厚生労働省は、2015年度予算概算要求に、薬局・薬剤師を活用した健康情報拠点「健康ナビステーション(仮称)」の整備にむけてその基準作りを検討する経費を計上したと報道されました。
超高齢社会へと突入したわが国で、医療費の適正化を進めるために種々の施策が打ち出されていますが、従来の医療機関から在宅・介護施設への患者のシフトに加え、セルフメディケーションの推進や予防医療への取り組み強化なども、今後、推進されていくと思われます。
ただ、ちょっと話が複雑になっているのも事実。ここは、ちょっと原点に立ち返って、薬局の待合室ということを考えてみたいと思います。

待ち時間は短い方が良い!?

保険調剤業務における「待ち時間」のとらえ方は、善か悪かということでいえば、やはり悪という観点で語られることが多かったように思います。顧客満足度を上げるために、できるだけ待ち時間を短くするとともに、ソファや雑誌、テレビなどを備えて、いわゆる「アメニティ」を向上させるという取り組みが広く行われてきました。
この10年ほどは、調剤機器の発達により多くの作業は機械化されてきましたし、昨今では、処方箋をスマートフォンで取り込んで薬局へ事前に送信し、待ち時間を極端に短縮するアプリなども多数開発されており、「待ち時間」はさらに短縮の方向に向かっているように思います。しかし、です。薬局での待ち時間を限りなくゼロに近づけることが、本当に大切なことなのでしょうか。

薬局はどういう場所か?

私はこの議論は、薬局が結局どういう場所だと捉えるか?によって結論は違う方向に行ってしまうのではないかと考えています。

──────────────────────────────

> 課題一覧
a - 本文によると、薬局が待ち時間を短くし、ソファや雑誌、テレビなどを備えてきたのは何のためか。一～三文で説明せよ。
b - 本文では、厚生労働省が2015年度予算概算要求に計上したと報道された経費は、何を検討するためのものとされているか。
c - 本文のうち「超高齢社会へと突入したわが国」から「に大切なことなのでしょうか。」までの部分を、一字も変えずに書き写せ。
答えは本文の内容だけをもとにする。

> 抽出情報
──────────────────────────────

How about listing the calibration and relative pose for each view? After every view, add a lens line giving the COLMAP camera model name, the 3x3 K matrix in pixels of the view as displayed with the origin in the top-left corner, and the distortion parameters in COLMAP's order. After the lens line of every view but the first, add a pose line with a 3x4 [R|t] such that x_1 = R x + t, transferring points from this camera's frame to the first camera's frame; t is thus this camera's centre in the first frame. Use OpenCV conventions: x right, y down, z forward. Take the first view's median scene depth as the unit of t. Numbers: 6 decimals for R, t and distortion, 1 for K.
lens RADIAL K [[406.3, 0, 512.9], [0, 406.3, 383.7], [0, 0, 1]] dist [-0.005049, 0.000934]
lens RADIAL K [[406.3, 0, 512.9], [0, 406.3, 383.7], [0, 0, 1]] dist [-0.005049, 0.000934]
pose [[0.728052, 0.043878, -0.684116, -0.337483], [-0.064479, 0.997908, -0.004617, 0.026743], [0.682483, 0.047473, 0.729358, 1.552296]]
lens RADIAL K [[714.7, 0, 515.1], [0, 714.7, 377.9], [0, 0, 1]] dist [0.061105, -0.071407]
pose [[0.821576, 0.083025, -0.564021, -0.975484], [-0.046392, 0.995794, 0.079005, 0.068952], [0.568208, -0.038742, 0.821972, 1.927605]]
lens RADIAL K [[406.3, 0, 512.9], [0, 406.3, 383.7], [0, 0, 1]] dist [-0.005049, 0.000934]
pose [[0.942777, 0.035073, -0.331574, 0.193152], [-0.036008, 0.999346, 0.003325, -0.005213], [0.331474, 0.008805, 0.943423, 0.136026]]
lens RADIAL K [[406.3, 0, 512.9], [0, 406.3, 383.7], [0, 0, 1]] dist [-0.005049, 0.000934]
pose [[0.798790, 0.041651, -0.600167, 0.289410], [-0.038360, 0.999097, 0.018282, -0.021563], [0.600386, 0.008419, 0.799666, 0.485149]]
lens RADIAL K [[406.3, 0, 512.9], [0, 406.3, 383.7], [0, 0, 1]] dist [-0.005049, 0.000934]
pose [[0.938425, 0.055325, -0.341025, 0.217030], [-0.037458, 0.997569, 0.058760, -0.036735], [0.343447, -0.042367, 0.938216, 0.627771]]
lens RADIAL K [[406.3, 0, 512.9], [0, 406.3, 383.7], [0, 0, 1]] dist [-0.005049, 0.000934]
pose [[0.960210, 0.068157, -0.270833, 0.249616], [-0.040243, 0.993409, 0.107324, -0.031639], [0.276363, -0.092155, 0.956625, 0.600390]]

──────────────────────────────

> 解答一覧
a - 顧客満足度を上げるためである。そのために、できるだけ待ち時間を短くするとともに、いわゆる「アメニティ」を向上させる取り組みが広く行われてきた。

b - 薬局・薬剤師を活用した健康情報拠点「健康ナビステーション(仮称)」の整備にむけた基準作りを検討するための経費である。

c -
超高齢社会へと突入したわが国で、医療費の適正化を進めるために種々の施策が打ち出されていますが、従来の医療機関から在宅・介護施設への患者のシフトに加え、セルフメディケーションの推進や予防医療への取り組み強化なども、今後、推進されていくと思われます。
ただ、ちょっと話が複雑になっているのも事実。ここは、ちょっと原点に立ち返って、薬局の待合室ということを考えてみたいと思います。

待ち時間は短い方が良い!?

保険調剤業務における「待ち時間」のとらえ方は、善か悪かということでいえば、やはり悪という観点で語られることが多かったように思います。顧客満足度を上げるために、できるだけ待ち時間を短くするとともに、ソファや雑誌、テレビなどを備えて、いわゆる「アメニティ」を向上させるという取り組みが広く行われてきました。
この10年ほどは、調剤機器の発達により多くの作業は機械化されてきましたし、昨今では、処方箋をスマートフォンで取り込んで薬局へ事前に送信し、待ち時間を極端に短縮するアプリなども多数開発されており、「待ち時間」はさらに短縮の方向に向かっているように思います。しかし、です。薬局での待ち時間を限りなくゼロに近づけることが、本当に大切なことなのでしょうか。